## PROBLEM TO SOLVE
Output the lines below as a JSON list of strings, with one string for each line and any blank lines left out.
*** MATERIAL SUPPLIED ***
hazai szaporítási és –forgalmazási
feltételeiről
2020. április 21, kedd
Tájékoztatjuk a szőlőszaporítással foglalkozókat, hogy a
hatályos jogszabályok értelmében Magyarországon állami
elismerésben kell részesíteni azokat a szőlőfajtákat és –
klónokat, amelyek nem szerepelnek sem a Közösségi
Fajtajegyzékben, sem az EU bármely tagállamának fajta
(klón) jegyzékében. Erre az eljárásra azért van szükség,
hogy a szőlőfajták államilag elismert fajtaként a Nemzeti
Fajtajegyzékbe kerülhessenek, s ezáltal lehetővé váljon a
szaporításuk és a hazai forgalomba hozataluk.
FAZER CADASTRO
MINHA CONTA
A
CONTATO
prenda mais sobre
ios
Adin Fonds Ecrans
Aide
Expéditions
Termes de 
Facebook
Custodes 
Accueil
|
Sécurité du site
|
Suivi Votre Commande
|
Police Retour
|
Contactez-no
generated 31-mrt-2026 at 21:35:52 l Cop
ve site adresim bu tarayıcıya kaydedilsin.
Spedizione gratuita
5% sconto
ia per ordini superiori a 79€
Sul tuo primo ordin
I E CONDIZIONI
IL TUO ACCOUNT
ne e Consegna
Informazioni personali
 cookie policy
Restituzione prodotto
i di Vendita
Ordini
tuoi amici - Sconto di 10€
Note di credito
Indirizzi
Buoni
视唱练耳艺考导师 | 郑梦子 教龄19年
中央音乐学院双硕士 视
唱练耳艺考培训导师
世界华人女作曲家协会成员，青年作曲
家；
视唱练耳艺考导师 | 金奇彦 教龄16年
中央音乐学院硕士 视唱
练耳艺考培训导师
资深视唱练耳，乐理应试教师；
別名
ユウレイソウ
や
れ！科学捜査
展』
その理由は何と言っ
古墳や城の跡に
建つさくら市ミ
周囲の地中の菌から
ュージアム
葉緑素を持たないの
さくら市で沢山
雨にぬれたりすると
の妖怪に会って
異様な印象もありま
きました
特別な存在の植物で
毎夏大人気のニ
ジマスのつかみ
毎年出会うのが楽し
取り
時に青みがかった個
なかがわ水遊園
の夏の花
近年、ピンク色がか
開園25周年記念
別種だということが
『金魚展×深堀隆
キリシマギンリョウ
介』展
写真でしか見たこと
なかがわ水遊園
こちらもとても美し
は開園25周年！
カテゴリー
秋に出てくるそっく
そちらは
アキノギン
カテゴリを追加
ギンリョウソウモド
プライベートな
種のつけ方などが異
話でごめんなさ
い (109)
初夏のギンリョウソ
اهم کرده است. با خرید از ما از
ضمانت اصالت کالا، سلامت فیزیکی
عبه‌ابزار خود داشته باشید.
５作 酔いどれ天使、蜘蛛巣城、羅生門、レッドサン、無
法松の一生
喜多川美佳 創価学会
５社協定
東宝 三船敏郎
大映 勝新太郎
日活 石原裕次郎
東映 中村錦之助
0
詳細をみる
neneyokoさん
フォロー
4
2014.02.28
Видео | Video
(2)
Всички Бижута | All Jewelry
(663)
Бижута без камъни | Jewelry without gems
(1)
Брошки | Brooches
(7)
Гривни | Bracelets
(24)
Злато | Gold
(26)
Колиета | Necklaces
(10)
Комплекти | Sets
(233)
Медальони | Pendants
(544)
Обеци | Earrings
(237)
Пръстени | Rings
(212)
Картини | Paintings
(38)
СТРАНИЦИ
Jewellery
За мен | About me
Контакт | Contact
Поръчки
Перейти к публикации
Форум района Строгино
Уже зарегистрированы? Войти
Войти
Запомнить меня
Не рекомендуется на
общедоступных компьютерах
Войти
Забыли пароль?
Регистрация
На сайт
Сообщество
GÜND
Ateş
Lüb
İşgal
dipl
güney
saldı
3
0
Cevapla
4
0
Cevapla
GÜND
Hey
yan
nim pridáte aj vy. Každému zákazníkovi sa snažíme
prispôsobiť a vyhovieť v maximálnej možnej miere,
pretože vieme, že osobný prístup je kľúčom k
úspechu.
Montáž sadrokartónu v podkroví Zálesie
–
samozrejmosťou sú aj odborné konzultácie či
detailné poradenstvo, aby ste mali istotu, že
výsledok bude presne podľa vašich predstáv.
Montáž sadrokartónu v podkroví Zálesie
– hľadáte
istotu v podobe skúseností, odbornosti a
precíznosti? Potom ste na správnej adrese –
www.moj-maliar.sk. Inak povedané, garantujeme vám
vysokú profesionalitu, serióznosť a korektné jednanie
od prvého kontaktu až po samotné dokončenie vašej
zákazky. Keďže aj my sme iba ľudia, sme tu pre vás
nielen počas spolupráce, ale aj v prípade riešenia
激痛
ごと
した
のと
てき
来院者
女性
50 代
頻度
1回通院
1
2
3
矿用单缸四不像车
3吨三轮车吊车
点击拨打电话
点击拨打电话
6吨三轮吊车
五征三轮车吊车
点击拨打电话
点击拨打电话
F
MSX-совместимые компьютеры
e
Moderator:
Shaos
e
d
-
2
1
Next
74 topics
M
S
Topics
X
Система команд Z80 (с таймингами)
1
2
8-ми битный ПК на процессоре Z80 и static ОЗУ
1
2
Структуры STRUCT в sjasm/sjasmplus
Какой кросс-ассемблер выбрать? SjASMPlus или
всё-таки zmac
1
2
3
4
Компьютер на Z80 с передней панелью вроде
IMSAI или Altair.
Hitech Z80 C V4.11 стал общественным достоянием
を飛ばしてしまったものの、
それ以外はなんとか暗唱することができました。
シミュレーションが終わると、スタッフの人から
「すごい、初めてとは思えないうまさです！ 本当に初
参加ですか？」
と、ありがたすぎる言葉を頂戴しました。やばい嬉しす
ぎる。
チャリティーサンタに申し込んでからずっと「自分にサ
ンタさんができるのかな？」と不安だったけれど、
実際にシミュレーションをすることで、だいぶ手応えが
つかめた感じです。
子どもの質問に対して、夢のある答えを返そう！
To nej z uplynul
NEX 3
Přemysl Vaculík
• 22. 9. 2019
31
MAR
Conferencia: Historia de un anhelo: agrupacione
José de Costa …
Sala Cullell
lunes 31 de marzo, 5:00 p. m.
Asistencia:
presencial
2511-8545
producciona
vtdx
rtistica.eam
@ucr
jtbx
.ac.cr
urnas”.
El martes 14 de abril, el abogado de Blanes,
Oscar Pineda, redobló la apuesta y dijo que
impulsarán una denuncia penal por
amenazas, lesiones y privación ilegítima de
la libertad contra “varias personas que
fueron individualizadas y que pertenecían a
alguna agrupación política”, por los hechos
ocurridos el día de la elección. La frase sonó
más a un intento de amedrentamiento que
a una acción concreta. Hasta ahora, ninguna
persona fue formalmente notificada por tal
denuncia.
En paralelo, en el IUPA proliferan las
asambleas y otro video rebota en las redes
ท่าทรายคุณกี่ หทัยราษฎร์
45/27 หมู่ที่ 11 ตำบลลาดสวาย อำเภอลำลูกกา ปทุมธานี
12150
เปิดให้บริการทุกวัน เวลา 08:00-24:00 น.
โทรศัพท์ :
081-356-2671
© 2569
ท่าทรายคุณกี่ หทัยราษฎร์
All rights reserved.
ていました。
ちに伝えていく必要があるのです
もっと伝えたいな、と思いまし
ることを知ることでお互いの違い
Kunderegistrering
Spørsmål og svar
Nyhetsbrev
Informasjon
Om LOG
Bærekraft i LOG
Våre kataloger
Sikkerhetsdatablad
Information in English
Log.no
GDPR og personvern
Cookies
*** End of MATERIAL SUPPLIED ***
## ANSWER FOR THE TASK
[
  "hazai szaporítási és –forgalmazási",
  "feltételeiről",
  "2020. április 21, kedd",
  "Tájékoztatjuk a szőlőszaporítással foglalkozókat, hogy a",
  "hatályos jogszabályok értelmében Magyarországon állami",
  "elismerésben kell részesíteni azokat a szőlőfajtákat és –",
  "klónokat, amelyek nem szerepelnek sem a Közösségi",
  "Fajtajegyzékben, sem az EU bármely tagállamának fajta",
  "(klón) jegyzékében. Erre az eljárásra azért van szükség,",
  "hogy a szőlőfajták államilag elismert fajtaként a Nemzeti",
  "Fajtajegyzékbe kerülhessenek, s ezáltal lehetővé váljon a",
  "szaporításuk és a hazai forgalomba hozataluk.",
  "FAZER CADASTRO",
  "MINHA CONTA",
  "A",
  "CONTATO",
  "prenda mais sobre",
  "ios",
  "Adin Fonds Ecrans",
  "Aide",
  "Expéditions",
  "Termes de ",
  "Facebook",
  "Custodes ",
  "Accueil",
  "|",
  "Sécurité du site",
  "|",
  "Suivi Votre Commande",
  "|",
  "Police Retour",
  "|",
  "Contactez-no",
  "generated 31-mrt-2026 at 21:35:52 l Cop",
  "ve site adresim bu tarayıcıya kaydedilsin.",
  "Spedizione gratuita",
  "5% sconto",
  "ia per ordini superiori a 79€",
  "Sul tuo primo ordin",
  "I E CONDIZIONI",
  "IL TUO ACCOUNT",
  "ne e Consegna",
  "Informazioni personali",
  " cookie policy",
  "Restituzione prodotto",
  "i di Vendita",
  "Ordini",
  "tuoi amici - Sconto di 10€",
  "Note di credito",
  "Indirizzi",
  "Buoni",
  "视唱练耳艺考导师 | 郑梦子 教龄19年",
  "中央音乐学院双硕士 视",
  "唱练耳艺考培训导师",
  "世界华人女作曲家协会成员，青年作曲",
  "家；",
  "视唱练耳艺考导师 | 金奇彦 教龄16年",
  "中央音乐学院硕士 视唱",
  "练耳艺考培训导师",
  "资深视唱练耳，乐理应试教师；",
  "別名",
  "ユウレイソウ",
  "や",
  "れ！科学捜査",
  "展』",
  "その理由は何と言っ",
  "古墳や城の跡に",
  "建つさくら市ミ",
  "周囲の地中の菌から",
  "ュージアム",
  "葉緑素を持たないの",
  "さくら市で沢山",
  "雨にぬれたりすると",
  "の妖怪に会って",
  "異様な印象もありま",
  "きました",
  "特別な存在の植物で",
  "毎夏大人気のニ",
  "ジマスのつかみ",
  "毎年出会うのが楽し",
  "取り",
  "時に青みがかった個",
  "なかがわ水遊園",
  "の夏の花",
  "近年、ピンク色がか",
  "開園25周年記念",
  "別種だということが",
  "『金魚展×深堀隆",
  "キリシマギンリョウ",
  "介』展",
  "写真でしか見たこと",
  "なかがわ水遊園",
  "こちらもとても美し",
  "は開園25周年！",
  "カテゴリー",
  "秋に出てくるそっく",
  "そちらは",
  "アキノギン",
  "カテゴリを追加",
  "ギンリョウソウモド",
  "プライベートな",
  "種のつけ方などが異",
  "話でごめんなさ",
  "い (109)",
  "初夏のギンリョウソ",
  "اهم کرده است. با خرید از ما از",
  "ضمانت اصالت کالا، سلامت فیزیکی",
  "عبه‌ابزار خود داشته باشید.",
  "５作 酔いどれ天使、蜘蛛巣城、羅生門、レッドサン、無",
  "法松の一生",
  "喜多川美佳 創価学会",
  "５社協定",
  "東宝 三船敏郎",
  "大映 勝新太郎",
  "日活 石原裕次郎",
  "東映 中村錦之助",
  "0",
  "詳細をみる",
  "neneyokoさん",
  "フォロー",
  "4",
  "2014.02.28",
  "Видео | Video",
  "(2)",
  "Всички Бижута | All Jewelry",
  "(663)",
  "Бижута без камъни | Jewelry without gems",
  "(1)",
  "Брошки | Brooches",
  "(7)",
  "Гривни | Bracelets",
  "(24)",
  "Злато | Gold",
  "(26)",
  "Колиета | Necklaces",
  "(10)",
  "Комплекти | Sets",
  "(233)",
  "Медальони | Pendants",
  "(544)",
  "Обеци | Earrings",
  "(237)",
  "Пръстени | Rings",
  "(212)",
  "Картини | Paintings",
  "(38)",
  "СТРАНИЦИ",
  "Jewellery",
  "За мен | About me",
  "Контакт | Contact",
  "Поръчки",
  "Перейти к публикации",
  "Форум района Строгино",
  "Уже зарегистрированы? Войти",
  "Войти",
  "Запомнить меня",
  "Не рекомендуется на",
  "общедоступных компьютерах",
  "Войти",
  "Забыли пароль?",
  "Регистрация",
  "На сайт",
  "Сообщество",
  "GÜND",
  "Ateş",
  "Lüb",
  "İşgal",
  "dipl",
  "güney",
  "saldı",
  "3",
  "0",
  "Cevapla",
  "4",
  "0",
  "Cevapla",
  "GÜND",
  "Hey",
  "yan",
  "nim pridáte aj vy. Každému zákazníkovi sa snažíme",
  "prispôsobiť a vyhovieť v maximálnej možnej miere,",
  "pretože vieme, že osobný prístup je kľúčom k",
  "úspechu.",
  "Montáž sadrokartónu v podkroví Zálesie",
  "–",
  "samozrejmosťou sú aj odborné konzultácie či",
  "detailné poradenstvo, aby ste mali istotu, že",
  "výsledok bude presne podľa vašich predstáv.",
  "Montáž sadrokartónu v podkroví Zálesie",
  "– hľadáte",
  "istotu v podobe skúseností, odbornosti a",
  "precíznosti? Potom ste na správnej adrese –",
  "www.moj-maliar.sk. Inak povedané, garantujeme vám",
  "vysokú profesionalitu, serióznosť a korektné jednanie",
  "od prvého kontaktu až po samotné dokončenie vašej",
  "zákazky. Keďže aj my sme iba ľudia, sme tu pre vás",
  "nielen počas spolupráce, ale aj v prípade riešenia",
  "激痛",
  "ごと",
  "した",
  "のと",
  "てき",
  "来院者",
  "女性",
  "50 代",
  "頻度",
  "1回通院",
  "1",
  "2",
  "3",
  "矿用单缸四不像车",
  "3吨三轮车吊车",
  "点击拨打电话",
  "点击拨打电话",
  "6吨三轮吊车",
  "五征三轮车吊车",
  "点击拨打电话",
  "点击拨打电话",
  "F",
  "MSX-совместимые компьютеры",
  "e",
  "Moderator:",
  "Shaos",
  "e",
  "d",
  "-",
  "2",
  "1",
  "Next",
  "74 topics",
  "M",
  "S",
  "Topics",
  "X",
  "Система команд Z80 (с таймингами)",
  "1",
  "2",
  "8-ми битный ПК на процессоре Z80 и static ОЗУ",
  "1",
  "2",
  "Структуры STRUCT в sjasm/sjasmplus",
  "Какой кросс-ассемблер выбрать? SjASMPlus или",
  "всё-таки zmac",
  "1",
  "2",
  "3",
  "4",
  "Компьютер на Z80 с передней панелью вроде",
  "IMSAI или Altair.",
  "Hitech Z80 C V4.11 стал общественным достоянием",
  "を飛ばしてしまったものの、",
  "それ以外はなんとか暗唱することができました。",
  "シミュレーションが終わると、スタッフの人から",
  "「すごい、初めてとは思えないうまさです！ 本当に初",
  "参加ですか？」",
  "と、ありがたすぎる言葉を頂戴しました。やばい嬉しす",
  "ぎる。",
  "チャリティーサンタに申し込んでからずっと「自分にサ",
  "ンタさんができるのかな？」と不安だったけれど、",
  "実際にシミュレーションをすることで、だいぶ手応えが",
  "つかめた感じです。",
  "子どもの質問に対して、夢のある答えを返そう！",
  "To nej z uplynul",
  "NEX 3",
  "Přemysl Vaculík",
  "• 22. 9. 2019",
  "31",
  "MAR",
  "Conferencia: Historia de un anhelo: agrupacione",
  "José de Costa …",
  "Sala Cullell",
  "lunes 31 de marzo, 5:00 p. m.",
  "Asistencia:",
  "presencial",
  "2511-8545",
  "producciona",
  "vtdx",
  "rtistica.eam",
  "@ucr",
  "jtbx",
  ".ac.cr",
  "urnas”.",
  "El martes 14 de abril, el abogado de Blanes,",
  "Oscar Pineda, redobló la apuesta y dijo que",
  "impulsarán una denuncia penal por",
  "amenazas, lesiones y privación ilegítima de",
  "la libertad contra “varias personas que",
  "fueron individualizadas y que pertenecían a",
  "alguna agrupación política”, por los hechos",
  "ocurridos el día de la elección. La frase sonó",
  "más a un intento de amedrentamiento que",
  "a una acción concreta. Hasta ahora, ninguna",
  "persona fue formalmente notificada por tal",
  "denuncia.",
  "En paralelo, en el IUPA proliferan las",
  "asambleas y otro video rebota en las redes",
  "ท่าทรายคุณกี่ หทัยราษฎร์",
  "45/27 หมู่ที่ 11 ตำบลลาดสวาย อำเภอลำลูกกา ปทุมธานี",
  "12150",
  "เปิดให้บริการทุกวัน เวลา 08:00-24:00 น.",
  "โทรศัพท์ :",
  "081-356-2671",
  "© 2569",
  "ท่าทรายคุณกี่ หทัยราษฎร์",
  "All rights reserved.",
  "ていました。",
  "ちに伝えていく必要があるのです",
  "もっと伝えたいな、と思いまし",
  "ることを知ることでお互いの違い",
  "Kunderegistrering",
  "Spørsmål og svar",
  "Nyhetsbrev",
  "Informasjon",
  "Om LOG",
  "Bærekraft i LOG",
  "Våre kataloger",
  "Sikkerhetsdatablad",
  "Information in English",
  "Log.no",
  "GDPR og personvern",
  "Cookies"
]